(Brief)
Look through the records and report how many lines include the word "round", with no other words.

(Dataset entries)
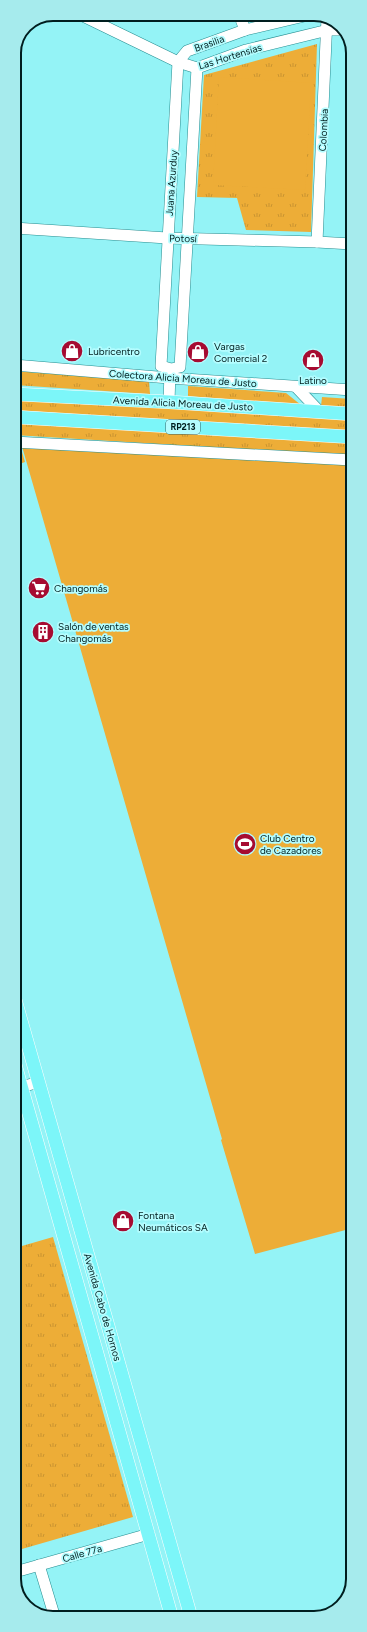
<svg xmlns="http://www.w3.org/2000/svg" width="367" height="1632" viewBox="0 0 367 1632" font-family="Figtree,sans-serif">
	<defs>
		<pattern id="grass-tufts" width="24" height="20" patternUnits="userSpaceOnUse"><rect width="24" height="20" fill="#edad37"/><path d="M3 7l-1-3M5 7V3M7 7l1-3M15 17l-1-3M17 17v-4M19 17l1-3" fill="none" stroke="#c99430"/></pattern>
	</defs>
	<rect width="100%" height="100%" fill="#94f3f6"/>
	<g fill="url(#grass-tufts)">
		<path d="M317,44L311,232L246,230L237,198L197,197L204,75Z"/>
		<path d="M14,371L149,381L150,394L14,385Z"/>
		<path d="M188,386L286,393L301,405L188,396Z"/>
		<path d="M14,394L352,419V433L14,410Z"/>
		<path d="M322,397L352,399V407L321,406Z"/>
		<path d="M14,421L352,441V456L14,435Z"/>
		<path d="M14,445H20L25,462L14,466Z"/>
		<path d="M53,1237L133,1517L15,1551V1248Z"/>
	</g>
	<g fill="#edad37">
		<path d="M219,77L311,83L305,190L213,185Z"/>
		<path d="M21,443L352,460L353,1228L255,1254L221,1140L222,1139Z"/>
	</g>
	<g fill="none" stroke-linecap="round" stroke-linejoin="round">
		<g stroke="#268e91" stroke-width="12">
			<g id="minor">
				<path d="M79,14L178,62L197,68L246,50L328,30H343"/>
				<path d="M239,14L245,30"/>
				<path d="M197,68L180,367L171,369L161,366L178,62L187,51L245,30L313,14"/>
				<path d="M14,228L167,238L317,242L352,244"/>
				<path d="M317,242L327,18"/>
				<path d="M14,365L169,378L352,390"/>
				<path d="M296,387L319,411"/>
				<path d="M169,402L170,372"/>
				<path d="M14,442L352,460"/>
				<path d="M14,1089L39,1082"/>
				<path d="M39,1565L55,1618"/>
				<path d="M15,1572L149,1534"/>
			</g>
		</g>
		<g stroke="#fff" stroke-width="14">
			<g id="major">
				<path d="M14,394L169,402L352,414"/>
				<path d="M14,417L352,437"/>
				<path d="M14,996L191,1617"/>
				<path d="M14,1061L172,1618"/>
			</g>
		</g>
		<use href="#minor" stroke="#fff" stroke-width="11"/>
		<use href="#major" stroke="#7cf6f9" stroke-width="13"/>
	</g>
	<defs>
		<g id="shop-disc" transform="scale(1.15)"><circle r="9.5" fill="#a60b31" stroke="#b4fdff"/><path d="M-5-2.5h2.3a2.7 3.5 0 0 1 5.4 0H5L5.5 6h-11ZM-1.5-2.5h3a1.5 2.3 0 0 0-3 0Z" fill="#fff"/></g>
		<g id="supermarket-disc" transform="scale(1.15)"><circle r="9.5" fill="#a60b31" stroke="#b4fdff"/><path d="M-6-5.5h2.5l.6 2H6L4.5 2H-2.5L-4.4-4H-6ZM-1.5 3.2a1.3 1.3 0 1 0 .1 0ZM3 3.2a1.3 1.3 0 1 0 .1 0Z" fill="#fff"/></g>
		<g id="building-disc" transform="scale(1.15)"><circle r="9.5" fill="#a60b31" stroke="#b4fdff"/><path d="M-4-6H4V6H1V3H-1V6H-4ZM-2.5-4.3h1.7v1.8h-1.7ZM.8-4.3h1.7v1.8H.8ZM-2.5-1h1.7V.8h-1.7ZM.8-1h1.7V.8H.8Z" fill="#fff"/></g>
		<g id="stadium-disc" transform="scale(1.15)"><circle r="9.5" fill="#a60b31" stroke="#b4fdff"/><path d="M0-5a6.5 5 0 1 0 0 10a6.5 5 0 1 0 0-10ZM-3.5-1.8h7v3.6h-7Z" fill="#fff"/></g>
	</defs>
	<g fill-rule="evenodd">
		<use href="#shop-disc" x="72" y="351"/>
		<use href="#shop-disc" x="198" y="352"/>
		<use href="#shop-disc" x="313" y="360"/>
		<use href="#supermarket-disc" x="39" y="588"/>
		<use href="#building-disc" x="43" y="632"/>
		<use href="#stadium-disc" x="245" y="844"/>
		<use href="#shop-disc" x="123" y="1221"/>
	</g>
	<g text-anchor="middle" stroke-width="3.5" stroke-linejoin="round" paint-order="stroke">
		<rect fill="#b4fdff" stroke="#366162" stroke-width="1" x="166" y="420" width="34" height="14" rx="3"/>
		<g font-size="9" font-weight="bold" fill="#001e1f">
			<text x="183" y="430">RP213</text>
		</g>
		<g font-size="10" fill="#001e1f" stroke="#b4fdff">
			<text transform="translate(209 43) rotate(-20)" y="4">Brasilia</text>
			<text transform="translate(230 56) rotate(-17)" y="4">Las Hortensias</text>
			<text transform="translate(323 130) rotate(-87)" y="4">Colombia</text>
			<text transform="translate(171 183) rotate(-86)" y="4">Juana Azurduy</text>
			<text transform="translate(183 238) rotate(1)" y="4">Potosí</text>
			<text transform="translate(183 378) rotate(4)" y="4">Colectora Alicia Moreau de Justo</text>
			<text transform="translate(183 403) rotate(3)" y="4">Avenida Alicia Moreau de Justo</text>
			<text transform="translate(103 1307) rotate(74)" y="4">Avenida Cabo de Hornos</text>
			<text transform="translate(82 1553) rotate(-16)" y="4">Calle 77a</text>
		</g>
		<g font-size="10" fill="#001e1f" stroke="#b4fdff" text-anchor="start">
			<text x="214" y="350">Vargas<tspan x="214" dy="12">Comercial 2</tspan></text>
			<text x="88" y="355">Lubricentro</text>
			<text x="313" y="384" text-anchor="middle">Latino</text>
			<text x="54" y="592">Changomás</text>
			<text x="58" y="630">Salón de ventas<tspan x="58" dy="12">Changomás</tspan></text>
			<text x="260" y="842">Club Centro<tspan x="260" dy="12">de Cazadores</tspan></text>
			<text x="138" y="1219">Fontana<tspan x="138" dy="12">Neumáticos SA</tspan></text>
		</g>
	</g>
	<path d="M0 0H367V1632H0ZM53 21H314A32 32 0 0 1 346 53V1579A32 32 0 0 1 314 1611H53A32 32 0 0 1 21 1579V53A32 32 0 0 1 53 21Z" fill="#a6ebed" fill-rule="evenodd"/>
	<path fill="none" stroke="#001e1f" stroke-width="2" d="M53 21H314A32 32 0 0 1 346 53V1579A32 32 0 0 1 314 1611H53A32 32 0 0 1 21 1579V53A32 32 0 0 1 53 21Z"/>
</svg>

(Task result)
2